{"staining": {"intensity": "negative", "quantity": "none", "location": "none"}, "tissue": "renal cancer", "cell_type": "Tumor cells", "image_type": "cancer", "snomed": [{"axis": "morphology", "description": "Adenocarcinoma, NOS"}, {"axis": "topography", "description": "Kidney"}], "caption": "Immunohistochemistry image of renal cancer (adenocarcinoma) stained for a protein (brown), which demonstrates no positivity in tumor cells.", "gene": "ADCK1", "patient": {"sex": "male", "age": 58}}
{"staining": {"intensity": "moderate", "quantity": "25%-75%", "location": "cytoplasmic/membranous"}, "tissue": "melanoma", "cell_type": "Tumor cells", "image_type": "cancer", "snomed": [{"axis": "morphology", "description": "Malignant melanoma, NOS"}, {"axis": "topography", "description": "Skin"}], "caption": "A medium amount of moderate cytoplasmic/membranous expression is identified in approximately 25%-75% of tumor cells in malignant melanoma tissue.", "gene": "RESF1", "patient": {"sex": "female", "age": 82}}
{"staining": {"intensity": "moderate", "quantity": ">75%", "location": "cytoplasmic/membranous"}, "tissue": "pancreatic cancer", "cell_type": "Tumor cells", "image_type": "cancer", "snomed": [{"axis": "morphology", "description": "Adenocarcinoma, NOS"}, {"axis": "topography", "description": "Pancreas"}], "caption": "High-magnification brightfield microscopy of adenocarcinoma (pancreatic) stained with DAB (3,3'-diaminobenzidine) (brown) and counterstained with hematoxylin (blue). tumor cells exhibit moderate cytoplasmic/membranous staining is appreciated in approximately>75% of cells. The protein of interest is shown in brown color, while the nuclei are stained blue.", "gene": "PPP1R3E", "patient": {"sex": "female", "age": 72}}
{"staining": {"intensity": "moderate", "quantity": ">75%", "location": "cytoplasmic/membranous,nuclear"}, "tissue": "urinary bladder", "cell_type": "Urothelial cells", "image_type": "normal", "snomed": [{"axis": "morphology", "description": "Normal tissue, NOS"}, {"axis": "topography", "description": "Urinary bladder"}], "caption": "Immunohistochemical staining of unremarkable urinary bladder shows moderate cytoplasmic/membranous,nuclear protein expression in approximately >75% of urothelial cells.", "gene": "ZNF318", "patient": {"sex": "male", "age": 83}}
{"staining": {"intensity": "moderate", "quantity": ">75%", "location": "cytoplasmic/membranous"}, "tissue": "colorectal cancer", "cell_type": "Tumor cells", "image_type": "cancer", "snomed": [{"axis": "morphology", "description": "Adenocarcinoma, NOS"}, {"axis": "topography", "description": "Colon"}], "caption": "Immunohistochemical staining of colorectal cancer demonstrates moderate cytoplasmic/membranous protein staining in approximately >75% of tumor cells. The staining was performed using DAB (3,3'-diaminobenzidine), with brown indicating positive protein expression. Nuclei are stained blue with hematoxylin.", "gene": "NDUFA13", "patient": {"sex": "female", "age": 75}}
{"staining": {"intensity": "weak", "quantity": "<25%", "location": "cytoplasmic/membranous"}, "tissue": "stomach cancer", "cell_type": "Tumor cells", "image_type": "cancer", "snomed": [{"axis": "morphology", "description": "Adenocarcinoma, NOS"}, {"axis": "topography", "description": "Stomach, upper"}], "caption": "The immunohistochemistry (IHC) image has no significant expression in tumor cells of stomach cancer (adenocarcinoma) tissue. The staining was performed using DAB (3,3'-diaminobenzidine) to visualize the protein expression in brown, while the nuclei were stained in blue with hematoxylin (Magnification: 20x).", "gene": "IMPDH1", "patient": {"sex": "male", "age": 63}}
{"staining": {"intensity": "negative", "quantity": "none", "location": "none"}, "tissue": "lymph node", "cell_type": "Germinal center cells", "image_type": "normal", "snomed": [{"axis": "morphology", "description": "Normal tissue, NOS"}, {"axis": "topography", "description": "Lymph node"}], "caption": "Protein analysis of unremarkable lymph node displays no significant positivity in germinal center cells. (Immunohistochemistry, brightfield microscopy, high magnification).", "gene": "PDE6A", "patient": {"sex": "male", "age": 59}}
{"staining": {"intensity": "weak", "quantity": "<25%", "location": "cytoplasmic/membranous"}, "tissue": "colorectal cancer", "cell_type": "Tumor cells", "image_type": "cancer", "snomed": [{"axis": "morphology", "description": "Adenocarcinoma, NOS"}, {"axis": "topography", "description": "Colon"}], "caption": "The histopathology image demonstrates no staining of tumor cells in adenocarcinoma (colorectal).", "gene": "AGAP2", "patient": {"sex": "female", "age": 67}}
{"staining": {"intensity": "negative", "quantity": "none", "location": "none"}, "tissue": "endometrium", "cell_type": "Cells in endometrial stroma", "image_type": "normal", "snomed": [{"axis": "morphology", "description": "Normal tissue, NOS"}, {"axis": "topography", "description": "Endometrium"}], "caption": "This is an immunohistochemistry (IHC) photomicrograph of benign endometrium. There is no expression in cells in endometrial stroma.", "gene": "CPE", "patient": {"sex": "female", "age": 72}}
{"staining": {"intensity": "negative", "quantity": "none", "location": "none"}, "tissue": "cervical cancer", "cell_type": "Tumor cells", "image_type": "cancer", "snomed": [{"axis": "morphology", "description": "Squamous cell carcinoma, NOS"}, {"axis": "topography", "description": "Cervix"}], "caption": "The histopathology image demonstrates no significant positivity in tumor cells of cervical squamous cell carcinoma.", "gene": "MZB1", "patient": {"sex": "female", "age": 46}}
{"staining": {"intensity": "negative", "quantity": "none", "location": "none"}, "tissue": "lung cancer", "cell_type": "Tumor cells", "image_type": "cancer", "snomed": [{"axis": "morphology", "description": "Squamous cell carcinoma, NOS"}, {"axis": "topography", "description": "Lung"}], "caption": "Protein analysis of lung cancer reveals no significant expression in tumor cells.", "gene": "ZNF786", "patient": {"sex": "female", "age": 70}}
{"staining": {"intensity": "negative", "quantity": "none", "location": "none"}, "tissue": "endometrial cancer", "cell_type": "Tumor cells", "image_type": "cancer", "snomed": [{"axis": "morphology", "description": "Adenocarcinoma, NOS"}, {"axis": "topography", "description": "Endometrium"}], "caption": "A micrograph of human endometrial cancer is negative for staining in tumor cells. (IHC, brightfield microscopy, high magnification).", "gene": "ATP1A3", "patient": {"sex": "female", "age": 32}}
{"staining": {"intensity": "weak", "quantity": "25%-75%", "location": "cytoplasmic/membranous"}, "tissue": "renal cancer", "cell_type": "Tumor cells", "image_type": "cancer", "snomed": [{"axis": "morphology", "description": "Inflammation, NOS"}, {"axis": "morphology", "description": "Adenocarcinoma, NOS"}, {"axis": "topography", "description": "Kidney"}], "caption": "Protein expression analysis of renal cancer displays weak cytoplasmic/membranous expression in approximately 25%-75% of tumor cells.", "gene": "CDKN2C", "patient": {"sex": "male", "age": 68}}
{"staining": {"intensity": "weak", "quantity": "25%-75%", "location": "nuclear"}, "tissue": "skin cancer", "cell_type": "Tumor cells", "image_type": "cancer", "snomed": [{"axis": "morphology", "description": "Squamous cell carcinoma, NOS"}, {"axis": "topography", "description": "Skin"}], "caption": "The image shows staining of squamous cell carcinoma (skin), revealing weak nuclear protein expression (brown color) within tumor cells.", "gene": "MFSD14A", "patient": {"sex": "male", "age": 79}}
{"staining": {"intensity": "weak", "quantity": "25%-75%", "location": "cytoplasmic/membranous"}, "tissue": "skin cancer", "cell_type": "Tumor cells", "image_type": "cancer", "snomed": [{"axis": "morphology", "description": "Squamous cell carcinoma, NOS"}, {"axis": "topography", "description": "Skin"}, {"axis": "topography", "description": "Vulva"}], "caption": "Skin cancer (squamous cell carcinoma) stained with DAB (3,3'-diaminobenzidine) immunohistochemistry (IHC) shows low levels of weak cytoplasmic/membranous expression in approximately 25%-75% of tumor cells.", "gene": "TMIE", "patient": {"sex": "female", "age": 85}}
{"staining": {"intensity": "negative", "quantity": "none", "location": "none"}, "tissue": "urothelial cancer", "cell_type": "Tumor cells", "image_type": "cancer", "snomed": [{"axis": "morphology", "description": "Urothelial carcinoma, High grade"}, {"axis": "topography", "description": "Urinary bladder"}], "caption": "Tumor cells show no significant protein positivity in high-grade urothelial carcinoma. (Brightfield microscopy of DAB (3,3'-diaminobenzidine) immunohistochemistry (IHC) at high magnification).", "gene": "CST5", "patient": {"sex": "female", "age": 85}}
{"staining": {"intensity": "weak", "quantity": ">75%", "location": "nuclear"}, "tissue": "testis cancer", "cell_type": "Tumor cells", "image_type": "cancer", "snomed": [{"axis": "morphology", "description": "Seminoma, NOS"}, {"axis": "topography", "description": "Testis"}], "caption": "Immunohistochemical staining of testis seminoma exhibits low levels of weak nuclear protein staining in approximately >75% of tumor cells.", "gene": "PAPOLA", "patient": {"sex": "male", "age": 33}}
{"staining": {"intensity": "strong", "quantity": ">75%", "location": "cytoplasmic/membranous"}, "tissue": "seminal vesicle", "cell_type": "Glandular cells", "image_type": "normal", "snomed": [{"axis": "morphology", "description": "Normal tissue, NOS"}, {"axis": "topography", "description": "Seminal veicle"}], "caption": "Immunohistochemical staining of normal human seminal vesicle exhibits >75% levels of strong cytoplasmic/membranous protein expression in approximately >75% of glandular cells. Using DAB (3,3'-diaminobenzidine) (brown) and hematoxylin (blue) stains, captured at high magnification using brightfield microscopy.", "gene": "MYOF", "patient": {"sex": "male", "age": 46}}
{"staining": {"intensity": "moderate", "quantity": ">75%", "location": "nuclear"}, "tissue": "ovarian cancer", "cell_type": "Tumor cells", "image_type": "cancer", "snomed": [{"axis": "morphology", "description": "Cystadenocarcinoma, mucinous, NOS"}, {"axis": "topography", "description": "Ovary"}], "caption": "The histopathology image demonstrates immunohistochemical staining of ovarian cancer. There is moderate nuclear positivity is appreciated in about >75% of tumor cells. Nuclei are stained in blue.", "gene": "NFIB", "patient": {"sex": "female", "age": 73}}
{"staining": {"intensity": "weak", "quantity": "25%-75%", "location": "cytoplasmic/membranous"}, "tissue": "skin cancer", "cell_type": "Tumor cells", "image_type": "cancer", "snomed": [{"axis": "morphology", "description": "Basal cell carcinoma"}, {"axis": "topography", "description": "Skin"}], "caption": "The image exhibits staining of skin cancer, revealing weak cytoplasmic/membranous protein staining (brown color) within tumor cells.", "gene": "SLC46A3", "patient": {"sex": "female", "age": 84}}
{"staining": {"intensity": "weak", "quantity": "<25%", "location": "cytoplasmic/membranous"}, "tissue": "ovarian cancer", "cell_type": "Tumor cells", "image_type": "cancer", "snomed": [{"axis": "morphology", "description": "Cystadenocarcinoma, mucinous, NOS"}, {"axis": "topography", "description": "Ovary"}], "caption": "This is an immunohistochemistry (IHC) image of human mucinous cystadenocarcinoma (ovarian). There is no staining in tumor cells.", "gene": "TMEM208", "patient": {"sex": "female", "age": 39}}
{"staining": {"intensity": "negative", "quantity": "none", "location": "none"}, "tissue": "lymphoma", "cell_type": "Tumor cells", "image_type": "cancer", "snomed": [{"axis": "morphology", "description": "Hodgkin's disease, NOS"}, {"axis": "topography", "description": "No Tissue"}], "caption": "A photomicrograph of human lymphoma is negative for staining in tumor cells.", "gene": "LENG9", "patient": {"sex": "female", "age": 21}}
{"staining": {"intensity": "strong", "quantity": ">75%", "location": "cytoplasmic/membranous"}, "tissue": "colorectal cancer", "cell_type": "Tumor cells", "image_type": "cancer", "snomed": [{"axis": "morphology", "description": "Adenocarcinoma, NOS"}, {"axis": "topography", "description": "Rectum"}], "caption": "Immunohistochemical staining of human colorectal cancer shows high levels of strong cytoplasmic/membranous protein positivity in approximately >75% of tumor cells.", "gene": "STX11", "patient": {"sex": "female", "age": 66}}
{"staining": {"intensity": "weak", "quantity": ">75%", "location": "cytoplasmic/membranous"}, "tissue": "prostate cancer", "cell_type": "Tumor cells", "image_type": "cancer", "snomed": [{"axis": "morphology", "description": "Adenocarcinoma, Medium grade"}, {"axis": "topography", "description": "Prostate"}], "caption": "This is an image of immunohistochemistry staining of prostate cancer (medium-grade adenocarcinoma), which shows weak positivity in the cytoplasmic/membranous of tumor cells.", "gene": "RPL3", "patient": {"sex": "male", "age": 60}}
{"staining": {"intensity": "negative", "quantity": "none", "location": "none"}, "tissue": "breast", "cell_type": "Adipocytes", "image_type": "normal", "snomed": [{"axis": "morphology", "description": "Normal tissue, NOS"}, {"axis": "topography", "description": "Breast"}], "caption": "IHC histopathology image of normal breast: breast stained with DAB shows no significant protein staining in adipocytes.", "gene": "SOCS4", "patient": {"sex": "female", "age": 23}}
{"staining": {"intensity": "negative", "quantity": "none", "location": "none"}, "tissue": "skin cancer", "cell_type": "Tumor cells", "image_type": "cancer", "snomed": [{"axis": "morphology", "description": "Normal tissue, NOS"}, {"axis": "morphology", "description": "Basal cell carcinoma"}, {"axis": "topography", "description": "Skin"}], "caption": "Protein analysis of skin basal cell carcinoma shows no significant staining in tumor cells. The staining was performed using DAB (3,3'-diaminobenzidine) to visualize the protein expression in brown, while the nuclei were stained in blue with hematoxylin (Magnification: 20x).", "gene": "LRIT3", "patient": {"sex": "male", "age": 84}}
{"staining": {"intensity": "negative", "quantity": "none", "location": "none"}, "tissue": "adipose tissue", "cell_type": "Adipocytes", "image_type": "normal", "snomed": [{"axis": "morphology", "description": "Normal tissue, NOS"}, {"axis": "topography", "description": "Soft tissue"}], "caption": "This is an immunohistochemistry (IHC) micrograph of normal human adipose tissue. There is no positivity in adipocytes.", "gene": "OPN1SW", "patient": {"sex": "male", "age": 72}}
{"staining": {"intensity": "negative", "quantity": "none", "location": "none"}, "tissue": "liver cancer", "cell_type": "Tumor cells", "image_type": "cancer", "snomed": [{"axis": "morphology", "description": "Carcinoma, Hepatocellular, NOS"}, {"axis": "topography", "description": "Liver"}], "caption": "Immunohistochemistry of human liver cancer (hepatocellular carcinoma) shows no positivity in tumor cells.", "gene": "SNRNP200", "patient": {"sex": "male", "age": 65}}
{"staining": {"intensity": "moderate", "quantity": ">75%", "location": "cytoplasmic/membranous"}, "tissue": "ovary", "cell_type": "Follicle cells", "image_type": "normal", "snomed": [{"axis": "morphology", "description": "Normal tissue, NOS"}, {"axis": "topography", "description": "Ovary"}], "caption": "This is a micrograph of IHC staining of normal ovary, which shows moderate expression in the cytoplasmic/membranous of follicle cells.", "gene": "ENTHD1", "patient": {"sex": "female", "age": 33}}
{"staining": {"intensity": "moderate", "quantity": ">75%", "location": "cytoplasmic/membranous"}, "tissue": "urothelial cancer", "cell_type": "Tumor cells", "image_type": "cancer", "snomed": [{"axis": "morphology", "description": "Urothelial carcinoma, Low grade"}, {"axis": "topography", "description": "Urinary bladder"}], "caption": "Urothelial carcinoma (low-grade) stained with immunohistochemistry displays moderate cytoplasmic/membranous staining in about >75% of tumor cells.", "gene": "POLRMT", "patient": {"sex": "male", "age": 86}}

....

**Goal of the exercise:** Set down, unchanged, only those lines above that fall between the line with "image exhibits staining" and the line with "(IHC) image of", the two end lines included.

**Final answer:**
{"staining": {"intensity": "weak", "quantity": "25%-75%", "location": "cytoplasmic/membranous"}, "tissue": "skin cancer", "cell_type": "Tumor cells", "image_type": "cancer", "snomed": [{"axis": "morphology", "description": "Basal cell carcinoma"}, {"axis": "topography", "description": "Skin"}], "caption": "The image exhibits staining of skin cancer, revealing weak cytoplasmic/membranous protein staining (brown color) within tumor cells.", "gene": "SLC46A3", "patient": {"sex": "female", "age": 84}}
{"staining": {"intensity": "weak", "quantity": "<25%", "location": "cytoplasmic/membranous"}, "tissue": "ovarian cancer", "cell_type": "Tumor cells", "image_type": "cancer", "snomed": [{"axis": "morphology", "description": "Cystadenocarcinoma, mucinous, NOS"}, {"axis": "topography", "description": "Ovary"}], "caption": "This is an immunohistochemistry (IHC) image of human mucinous cystadenocarcinoma (ovarian). There is no staining in tumor cells.", "gene": "TMEM208", "patient": {"sex": "female", "age": 39}}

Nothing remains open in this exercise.